Spokane Mountaineers

Publication Year: 1969.

Spokane Mountaineers. Twenty-five graduates of the 1968 climbing school and 10 instructors camped in Whitewater Basin for a Selkirk graduation outing. On May 12 climbing chairman Frank Tavares led a party of 21 to the 9514-foot summit of Mount Brennan. Ten days later on a practice climb at Big Rock of Sharon, Frank fell to his death, the club’s only fatality in 53 years. We completed Frank’s scheduled new route on Mount Ibex in the Cabinets on June 2 and there installed a memorial plaque. Many of the year’s ascents and routes showed creative imagination. The Sawtooth summer outing near Redfish Lake featured the 9733-foot Grand Mogul and two attempts on Chockstone. New routes were forced up the direct west face of Chimney Rock and the South Cleaver. A 26-mile, high-level circuit of Rainier, clockwise from Paradise, traversed 18 glaciers in five fine July days. Other fresh climbs in the Northwest included Stuart via the west ridge, Cloudy Peak (Chelan), Spider, Liberty Bell, Snoqualmie, South Teton, Olympus, and Matterhorn (Wallowas).

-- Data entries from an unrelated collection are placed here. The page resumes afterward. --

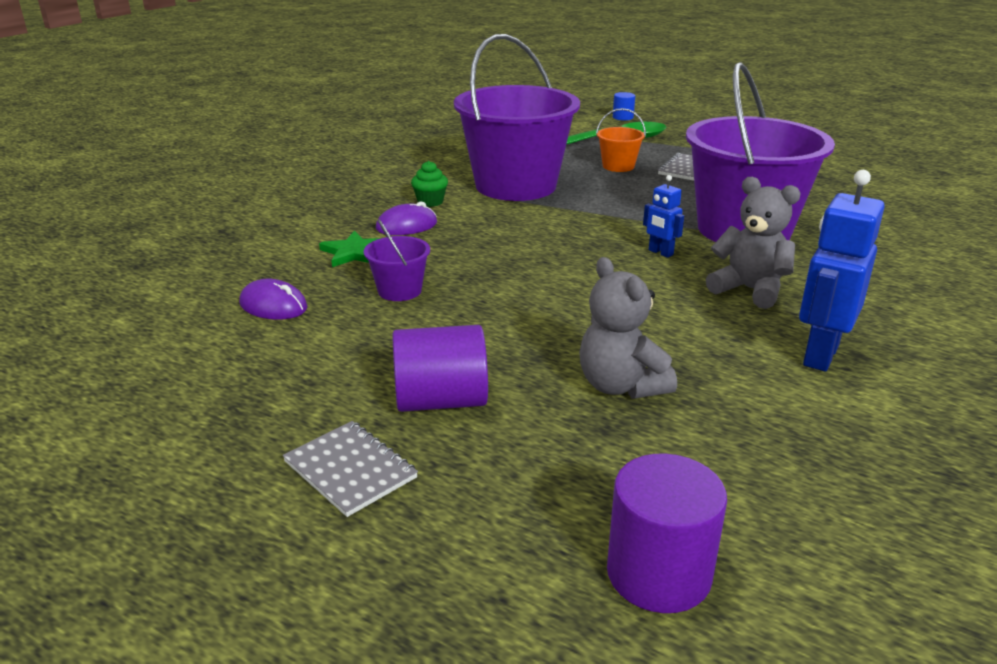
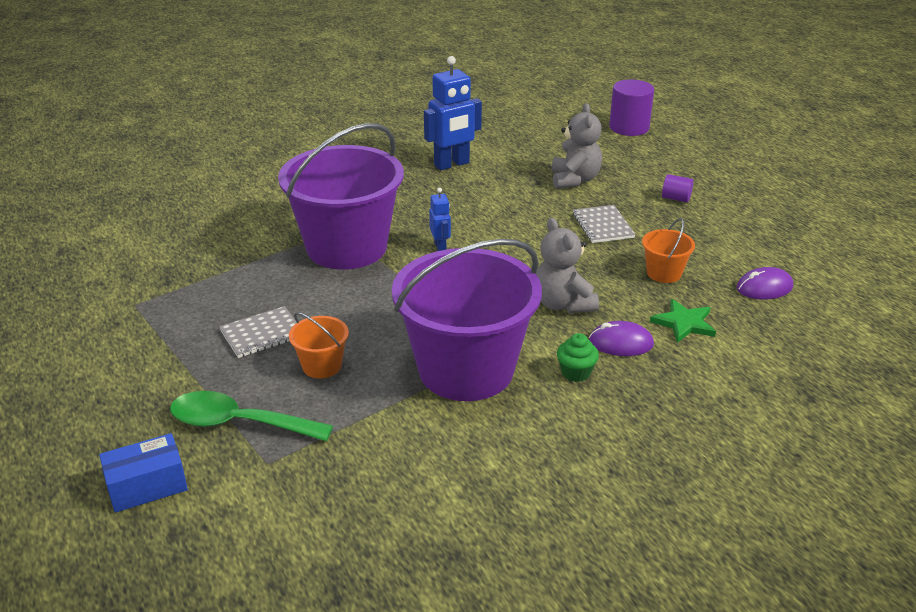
camera: 150 degrees left, 5 degrees up
purple mouse [239,279,307,320] -> purple mouse turned 75 degrees counterclockwise [737,267,793,299]
grey notebook [283,421,418,517] -> grey notebook moved to [573,205,636,243]
purple bucket [364,219,430,301] -> orange bucket [642,218,695,283]
purple cylinder [393,325,488,412] -> purple cylinder [662,174,694,202], size x0.53
blue cylinder [613,92,635,121] -> blue box [99,433,188,513]
grey teddy bear [706,177,801,309] -> grey teddy bear moved to [536,218,599,313]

In Canadian ranges, Kokanee and Lake of the Hanging Glaciers were twice visited. Athabaska, Bident, and Edith beckoned. Cheops is always a superb Rogers Pass viewpoint. Nakimu Caves are yet undeveloped and are fascinating. After an absence of seven years, club members repeated the northwest ridge of Sir Donald. Two 1968 events have had an impact on our favorite alpine playground. Final passage of the bill to create the North Cascades National Park ended a long struggle. Can both access to the park and its protection improve? The second event occurred on September 29 when Governor Dan Evans hailed the first public crossing by 250 jeeps of the North Cross-state Highway. On that day two of us made adequate reconnaissance of three good 1969 routes on previously remote peaks: Black, Corteo, and Cutthroat.